@nickmark I just think it’s kind of sad that simply publicly acknowledging that diversity is important is enough to make anyone a respected industry leader on the topic.
Oh hey - a company whose senior leadership and board of directors is almost 100% middle aged white dudes is asking me to participate on a panel to provide my middle aged white dude perspective on diversity. Thank goodness this hard to reach segment will be represented.
I’m in the hospital, getting my IV antibiotics and pain meds because my leg is infected.
I think it’s really funny that dilaudid makes my nose itch. I’m not sure if it’s actually funny or if it’s not but the dilaudid makes me think it is.
Dammit, old people!
How am I supposed to convince my regulators they should approve my innovative new offering (and that customers will like it) if 45 percent of respondents to the marketing survey are age sixty or older?
Is there nothing Baby Boomers can’t ruin?
Forlorn-looking robin sitting on a fence post in the middle of the blizzard. Sorry, little chum - welcome to springtime in Minnesota!

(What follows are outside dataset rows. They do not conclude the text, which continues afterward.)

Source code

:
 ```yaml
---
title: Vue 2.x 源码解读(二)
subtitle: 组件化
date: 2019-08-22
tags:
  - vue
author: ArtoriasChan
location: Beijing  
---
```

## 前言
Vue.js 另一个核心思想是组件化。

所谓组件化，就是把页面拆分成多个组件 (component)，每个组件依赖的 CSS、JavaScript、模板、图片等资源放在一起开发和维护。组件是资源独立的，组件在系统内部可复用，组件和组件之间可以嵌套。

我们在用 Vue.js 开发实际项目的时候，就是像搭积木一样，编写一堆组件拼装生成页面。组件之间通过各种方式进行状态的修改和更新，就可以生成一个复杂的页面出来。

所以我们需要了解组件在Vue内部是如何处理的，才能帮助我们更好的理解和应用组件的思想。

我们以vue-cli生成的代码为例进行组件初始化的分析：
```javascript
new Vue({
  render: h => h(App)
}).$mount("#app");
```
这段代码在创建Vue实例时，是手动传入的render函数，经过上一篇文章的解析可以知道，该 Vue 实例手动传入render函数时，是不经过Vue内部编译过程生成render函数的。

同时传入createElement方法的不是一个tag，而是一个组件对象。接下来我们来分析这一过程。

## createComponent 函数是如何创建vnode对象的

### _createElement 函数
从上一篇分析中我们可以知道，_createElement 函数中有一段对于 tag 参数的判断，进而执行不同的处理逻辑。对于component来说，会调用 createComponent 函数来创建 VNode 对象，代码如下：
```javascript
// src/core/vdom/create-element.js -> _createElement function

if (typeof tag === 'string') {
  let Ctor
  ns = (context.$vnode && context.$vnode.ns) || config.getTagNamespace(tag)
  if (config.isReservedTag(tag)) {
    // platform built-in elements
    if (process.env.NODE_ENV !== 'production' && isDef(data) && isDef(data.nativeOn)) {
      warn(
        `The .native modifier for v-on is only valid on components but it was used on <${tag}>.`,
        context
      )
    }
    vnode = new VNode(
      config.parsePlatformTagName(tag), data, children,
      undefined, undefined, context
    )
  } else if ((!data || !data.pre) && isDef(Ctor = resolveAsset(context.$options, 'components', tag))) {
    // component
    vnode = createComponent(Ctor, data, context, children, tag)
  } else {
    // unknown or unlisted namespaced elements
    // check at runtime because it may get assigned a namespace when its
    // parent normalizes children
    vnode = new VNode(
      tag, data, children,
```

I love my job but frankly today I’d rather skip work and spend the day playing Subnautica. I blame @joshmillard
I am surprised and pleased by how easy it was to convince Marketing to completely remove the problematically-worded question about gender from the customer survey. Didn’t even have to get into why it was problematic; they just agreed we don’t need to ask it.
Small victories, gang.
Overheard from the six-year-old:
“So boys are people you marry, but you can also marry girls. So it can be girl-girl, girl-boy, or boy-boy, but if it’s boy-boy it might be hard to have a baby. And I know this because I’m from Earth.”
I feel like I’m doing okay with this one.